- [Brief]:
Each of the lines below must be restated exactly.

··· Data for analysis

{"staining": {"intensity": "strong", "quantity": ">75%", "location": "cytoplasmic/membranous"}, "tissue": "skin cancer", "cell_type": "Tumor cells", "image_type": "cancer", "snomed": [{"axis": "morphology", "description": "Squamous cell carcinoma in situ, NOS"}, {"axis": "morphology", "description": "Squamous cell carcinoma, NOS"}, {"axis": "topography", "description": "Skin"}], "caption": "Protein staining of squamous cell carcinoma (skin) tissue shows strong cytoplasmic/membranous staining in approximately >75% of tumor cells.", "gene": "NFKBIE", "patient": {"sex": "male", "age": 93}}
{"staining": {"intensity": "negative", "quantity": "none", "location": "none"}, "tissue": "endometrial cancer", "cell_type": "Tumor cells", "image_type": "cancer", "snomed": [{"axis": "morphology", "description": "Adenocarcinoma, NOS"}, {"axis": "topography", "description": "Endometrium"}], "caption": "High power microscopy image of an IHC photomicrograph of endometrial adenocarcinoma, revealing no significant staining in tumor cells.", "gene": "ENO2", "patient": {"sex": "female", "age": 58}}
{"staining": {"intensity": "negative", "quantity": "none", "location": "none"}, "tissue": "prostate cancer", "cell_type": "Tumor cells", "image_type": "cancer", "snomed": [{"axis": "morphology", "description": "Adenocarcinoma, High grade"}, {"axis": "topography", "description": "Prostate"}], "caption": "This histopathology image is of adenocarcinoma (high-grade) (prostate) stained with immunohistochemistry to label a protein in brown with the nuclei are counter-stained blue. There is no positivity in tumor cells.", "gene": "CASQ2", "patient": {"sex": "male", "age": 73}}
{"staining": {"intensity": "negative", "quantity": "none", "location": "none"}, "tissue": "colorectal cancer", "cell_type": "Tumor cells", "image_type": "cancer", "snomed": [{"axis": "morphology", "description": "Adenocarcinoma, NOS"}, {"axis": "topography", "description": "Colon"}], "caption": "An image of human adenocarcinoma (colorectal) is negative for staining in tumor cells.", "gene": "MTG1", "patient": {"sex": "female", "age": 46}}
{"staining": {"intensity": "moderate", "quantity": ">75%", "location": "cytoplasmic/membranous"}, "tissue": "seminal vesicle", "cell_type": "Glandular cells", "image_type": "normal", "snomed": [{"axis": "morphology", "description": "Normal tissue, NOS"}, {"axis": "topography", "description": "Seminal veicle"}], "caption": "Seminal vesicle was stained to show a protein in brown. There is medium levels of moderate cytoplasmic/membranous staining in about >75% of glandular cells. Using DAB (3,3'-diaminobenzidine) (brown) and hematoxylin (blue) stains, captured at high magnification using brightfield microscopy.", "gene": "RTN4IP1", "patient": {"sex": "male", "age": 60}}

······

- [Answer for the task]:
{"staining": {"intensity": "strong", "quantity": ">75%", "location": "cytoplasmic/membranous"}, "tissue": "skin cancer", "cell_type": "Tumor cells", "image_type": "cancer", "snomed": [{"axis": "morphology", "description": "Squamous cell carcinoma in situ, NOS"}, {"axis": "morphology", "description": "Squamous cell carcinoma, NOS"}, {"axis": "topography", "description": "Skin"}], "caption": "Protein staining of squamous cell carcinoma (skin) tissue shows strong cytoplasmic/membranous staining in approximately >75% of tumor cells.", "gene": "NFKBIE", "patient": {"sex": "male", "age": 93}}
{"staining": {"intensity": "negative", "quantity": "none", "location": "none"}, "tissue": "endometrial cancer", "cell_type": "Tumor cells", "image_type": "cancer", "snomed": [{"axis": "morphology", "description": "Adenocarcinoma, NOS"}, {"axis": "topography", "description": "Endometrium"}], "caption": "High power microscopy image of an IHC photomicrograph of endometrial adenocarcinoma, revealing no significant staining in tumor cells.", "gene": "ENO2", "patient": {"sex": "female", "age": 58}}
{"staining": {"intensity": "negative", "quantity": "none", "location": "none"}, "tissue": "prostate cancer", "cell_type": "Tumor cells", "image_type": "cancer", "snomed": [{"axis": "morphology", "description": "Adenocarcinoma, High grade"}, {"axis": "topography", "description": "Prostate"}], "caption": "This histopathology image is of adenocarcinoma (high-grade) (prostate) stained with immunohistochemistry to label a protein in brown with the nuclei are counter-stained blue. There is no positivity in tumor cells.", "gene": "CASQ2", "patient": {"sex": "male", "age": 73}}
{"staining": {"intensity": "negative", "quantity": "none", "location": "none"}, "tissue": "colorectal cancer", "cell_type": "Tumor cells", "image_type": "cancer", "snomed": [{"axis": "morphology", "description": "Adenocarcinoma, NOS"}, {"axis": "topography", "description": "Colon"}], "caption": "An image of human adenocarcinoma (colorectal) is negative for staining in tumor cells.", "gene": "MTG1", "patient": {"sex": "female", "age": 46}}
{"staining": {"intensity": "moderate", "quantity": ">75%", "location": "cytoplasmic/membranous"}, "tissue": "seminal vesicle", "cell_type": "Glandular cells", "image_type": "normal", "snomed": [{"axis": "morphology", "description": "Normal tissue, NOS"}, {"axis": "topography", "description": "Seminal veicle"}], "caption": "Seminal vesicle was stained to show a protein in brown. There is medium levels of moderate cytoplasmic/membranous staining in about >75% of glandular cells. Using DAB (3,3'-diaminobenzidine) (brown) and hematoxylin (blue) stains, captured at high magnification using brightfield microscopy.", "gene": "RTN4IP1", "patient": {"sex": "male", "age": 60}}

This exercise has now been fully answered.